▶ Source texts of formatted documents
:::::

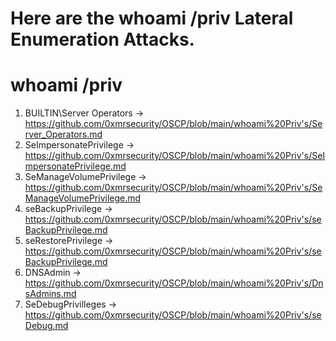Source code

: # Here are the whoami /priv  Lateral Enumeration  Attacks.

# whoami /priv
1. BUILTIN\Server Operators ->
https://github.com/0xmrsecurity/OSCP/blob/main/whoami%20Priv's/Server_Operators.md
2. SeImpersonatePrivilege   ->
https://github.com/0xmrsecurity/OSCP/blob/main/whoami%20Priv's/SeImpersonatePrivilege.md
3. SeManageVolumePrivilege  ->
https://github.com/0xmrsecurity/OSCP/blob/main/whoami%20Priv's/SeManageVolumePrivilege.md
4. seBackupPrivilege    ->
https://github.com/0xmrsecurity/OSCP/blob/main/whoami%20Priv's/seBackupPrivilege.md
5. seRestorePrivilege     ->
https://github.com/0xmrsecurity/OSCP/blob/main/whoami%20Priv's/seBackupPrivilege.md
6. DNSAdmin      ->
https://github.com/0xmrsecurity/OSCP/blob/main/whoami%20Priv's/DnsAdmins.md
7. SeDebugPrivilleges  ->
https://github.com/0xmrsecurity/OSCP/blob/main/whoami%20Priv's/seDebug.md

:::::

▶ ACTIVITY
Convert the source text of every item above into a JSON list of strings, one string per line and no blank lines. Leave the pictures out.

▶ ANSWER BOX
[
  "Source code",
  ": # Here are the whoami /priv  Lateral Enumeration  Attacks.",
  "# whoami /priv",
  "1. BUILTIN\\Server Operators ->",
  "https://github.com/0xmrsecurity/OSCP/blob/main/whoami%20Priv's/Server_Operators.md",
  "2. SeImpersonatePrivilege   ->",
  "https://github.com/0xmrsecurity/OSCP/blob/main/whoami%20Priv's/SeImpersonatePrivilege.md",
  "3. SeManageVolumePrivilege  ->",
  "https://github.com/0xmrsecurity/OSCP/blob/main/whoami%20Priv's/SeManageVolumePrivilege.md",
  "4. seBackupPrivilege    ->",
  "https://github.com/0xmrsecurity/OSCP/blob/main/whoami%20Priv's/seBackupPrivilege.md",
  "5. seRestorePrivilege     ->",
  "https://github.com/0xmrsecurity/OSCP/blob/main/whoami%20Priv's/seBackupPrivilege.md",
  "6. DNSAdmin      ->",
  "https://github.com/0xmrsecurity/OSCP/blob/main/whoami%20Priv's/DnsAdmins.md",
  "7. SeDebugPrivilleges  ->",
  "https://github.com/0xmrsecurity/OSCP/blob/main/whoami%20Priv's/seDebug.md"
]